→ **Request**:
In the Rails hosting passage below, give again the part starting at "We had Rails" and ending at "we required. Fab.", substituting "CentOS" for "Ubuntu".

→ **Passage to read**:
------------------------------
For a 100k, they could have

1) Bought a ton of Heroku dynos with every single addon enabled. That would have given them any version of Rails they wanted with Ruby 1.8, 1.9 or even 2.0; Postgres, MySQL, Redis, MongoDB, two different kinds of Memcache and three different kinds of asynchronous processing.

2) Gotten fully managed servers at Rackspace with pro support for pretty much any setup they wanted.

How is this even possible? The same application happens to hit bugs in the Ubuntu kernel and Rails core that haven't been fixed all the way to 3.2.9? And they have 100k to spend but couldn't be bothered to try different kernels and distros? Really? Have they seen the AMI launch screen on EC2?

3) hired two $5000/mo sysadmins for a year.

I shared your comment with people who actually hire for technical positions, and we all had a good laugh.

We had Rails Core team members spend lots of time trying to fix our Rails 3.x slowdowns. As you probably know, Thomas is a Rails Core Alumnus and we have lots of personal connections in the Rails community.

Nobody could identify it.

Our sysadmin was a sysadmin for one of the first, biggest, and most reliable Rails app ecosystems. He couldn't trace the Ubuntu issue.

It sounds like you don't have a lot of experience running a business. When you do, you will realize that just throwing money at problems doesn't solve anything.

PS - We have servers at Rackspace. 3 of them. Where do you think a lot of that money went? They're $3k a month. And guess what — they won't manage servers with the configuration we required. Fab.

Wow, this is unprofessional.

Lots and lots of people run Rails apps on Ubuntu. Many more run them on non-Ubuntu distros. There is not an epidemic of "welp, Rails magically crashes the kernel, time to pack up and go home", and citing that as the reason to close down after spending over $100k on infrastructure smells really, really funny.

"A poor workman blames his tools."

"A poor workman blames his tools."
------------------------------
→ **Dataset rows**:

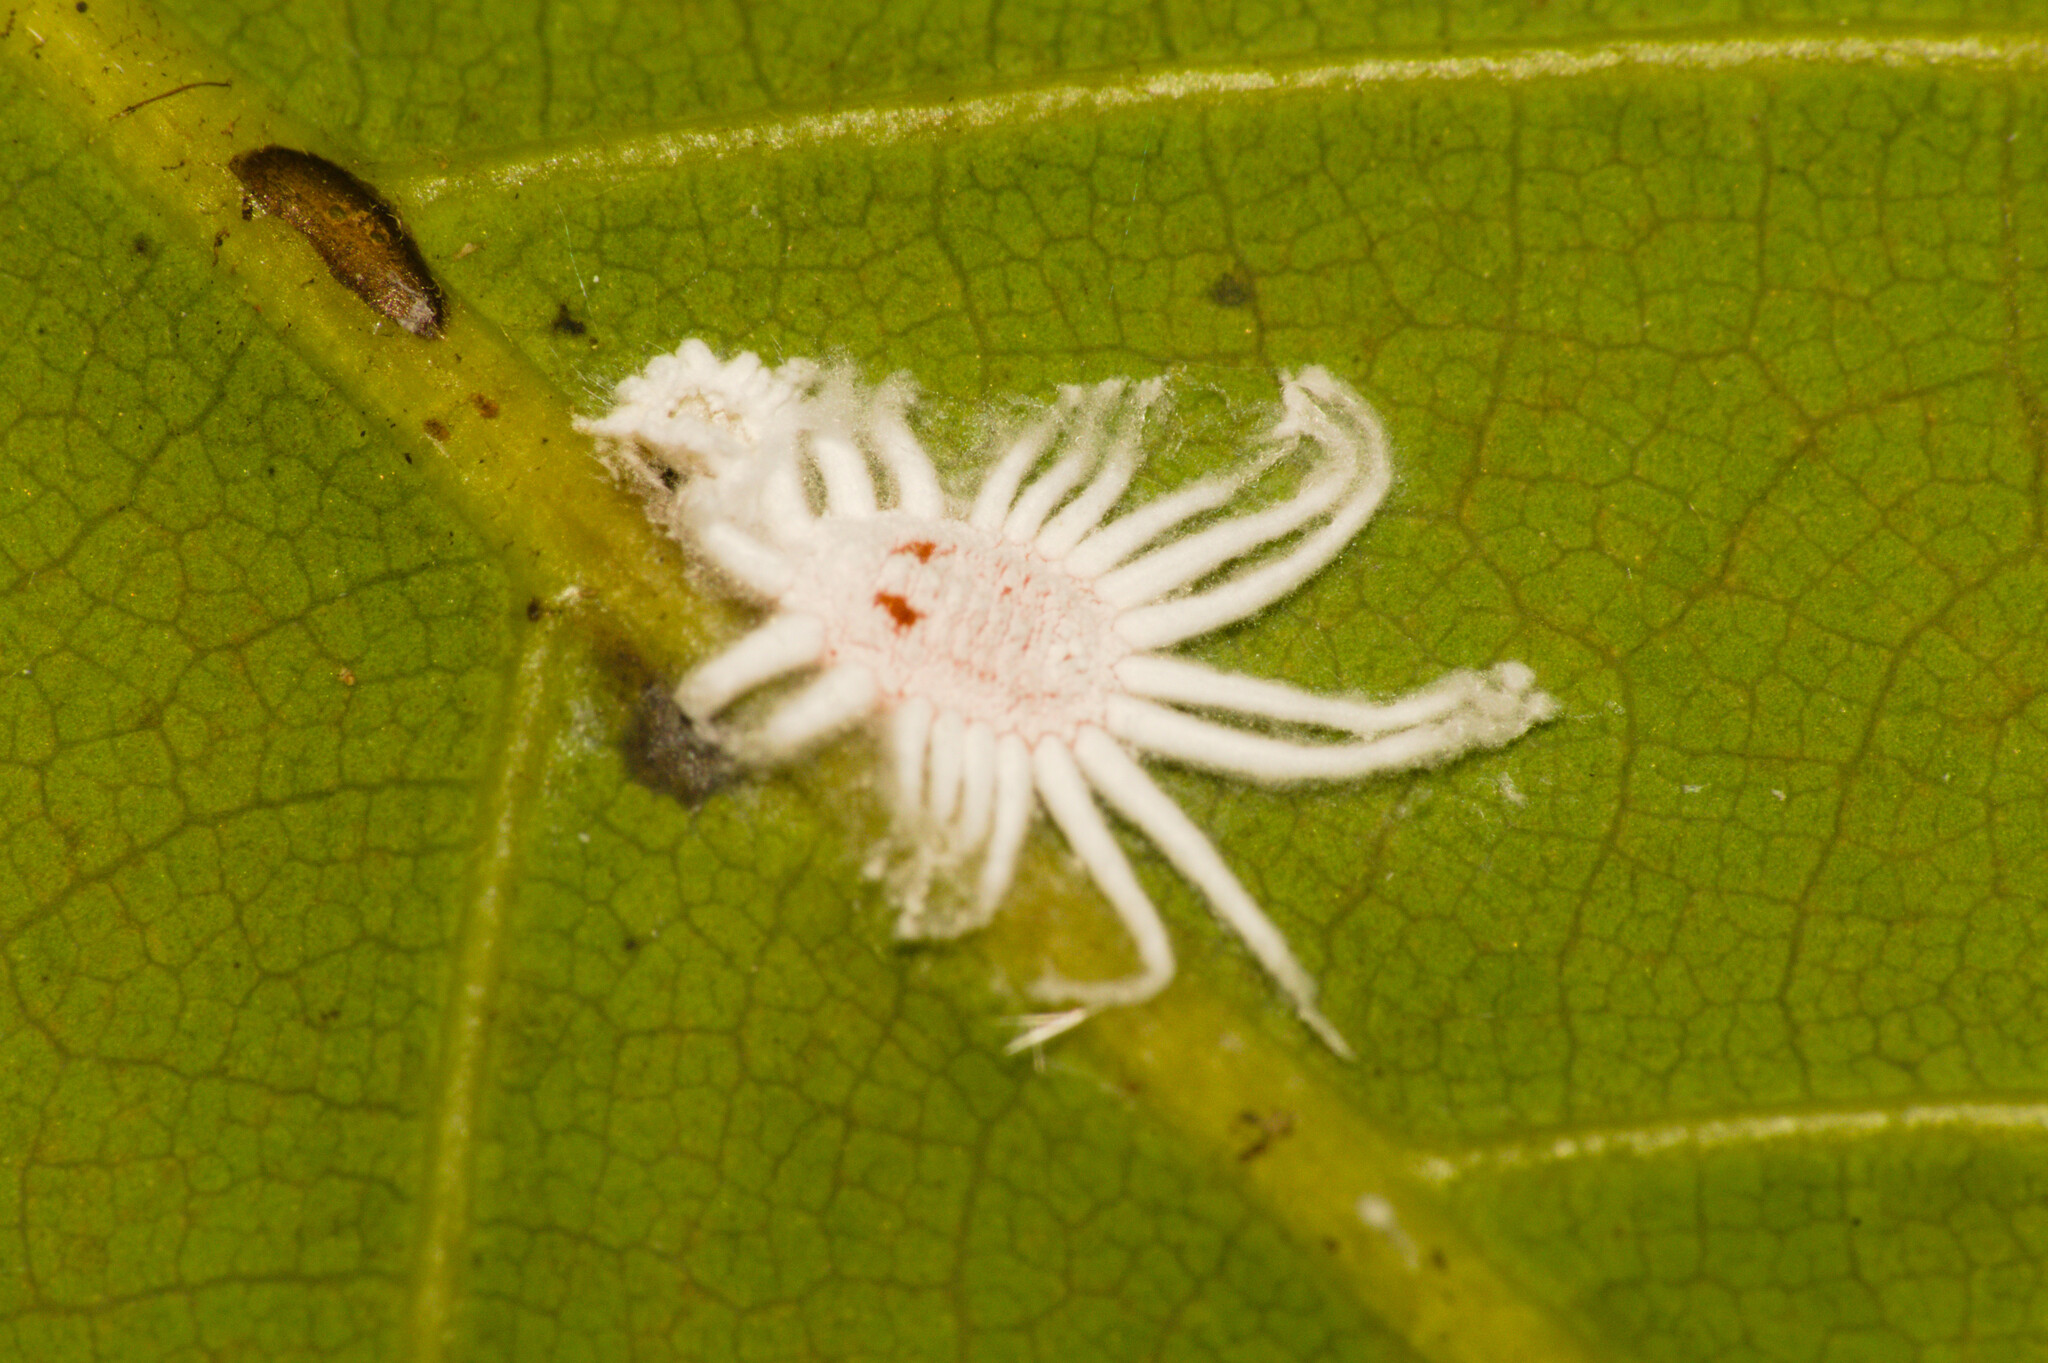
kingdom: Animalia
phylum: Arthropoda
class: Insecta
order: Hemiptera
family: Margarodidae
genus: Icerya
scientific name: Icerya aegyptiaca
------------------------------
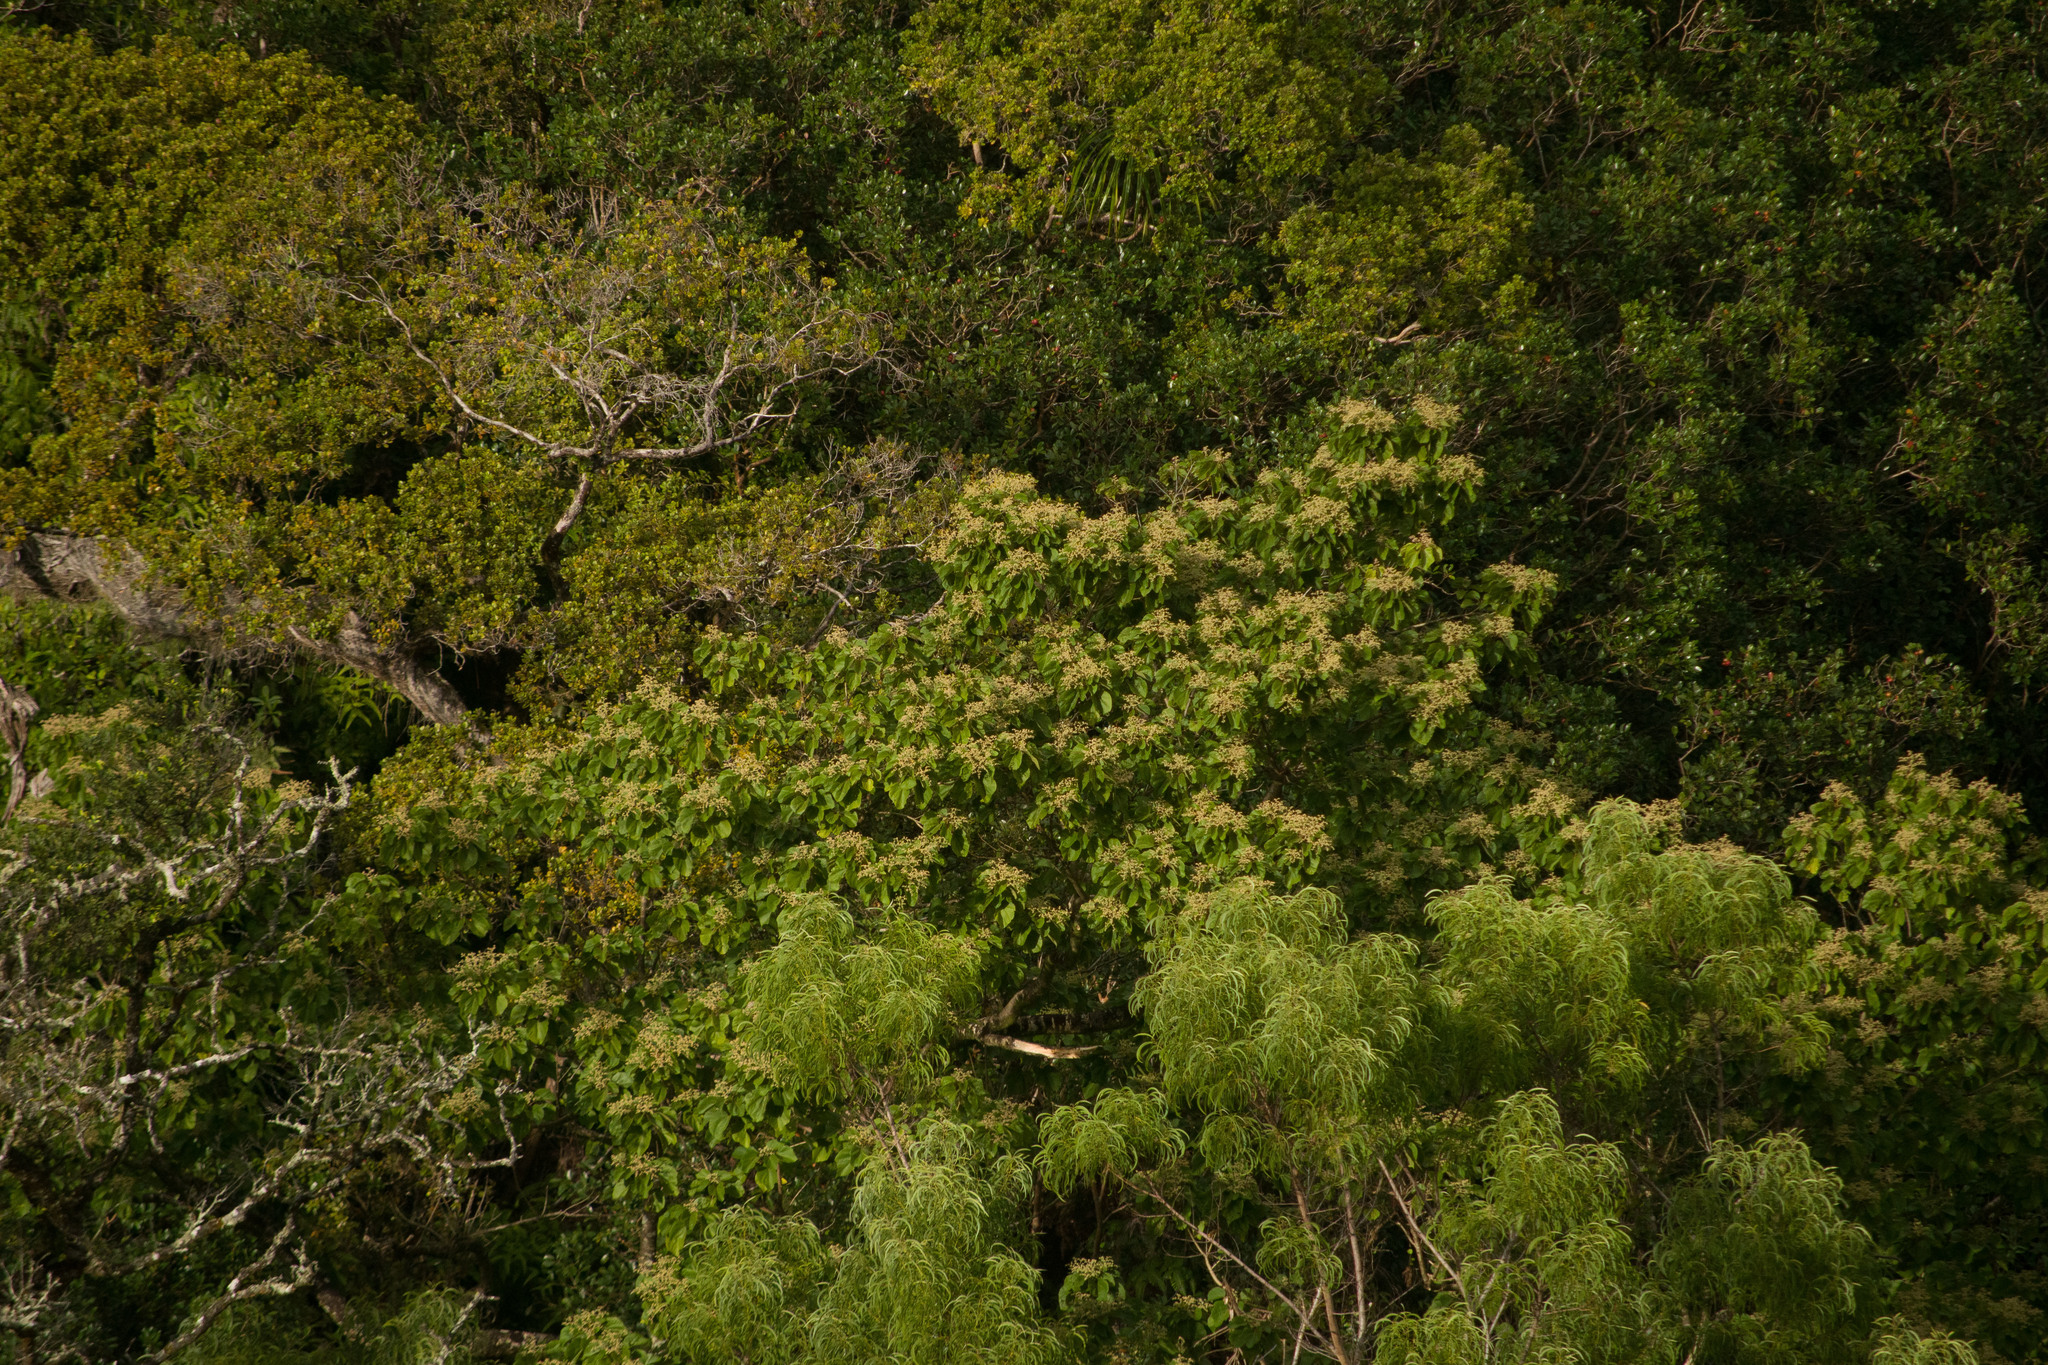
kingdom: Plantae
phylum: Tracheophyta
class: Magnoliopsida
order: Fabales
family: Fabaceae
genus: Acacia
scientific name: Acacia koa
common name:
------------------------------
→ **Written response**:
We had Rails Core team members spend lots of time trying to fix our Rails 3.x slowdowns. As you probably know, Thomas is a Rails Core Alumnus and we have lots of personal connections in the Rails community.

Nobody could identify it.

Our sysadmin was a sysadmin for one of the first, biggest, and most reliable Rails app ecosystems. He couldn't trace the CentOS issue.

It sounds like you don't have a lot of experience running a business. When you do, you will realize that just throwing money at problems doesn't solve anything.

PS - We have servers at Rackspace. 3 of them. Where do you think a lot of that money went? They're $3k a month. And guess what — they won't manage servers with the configuration we required. Fab.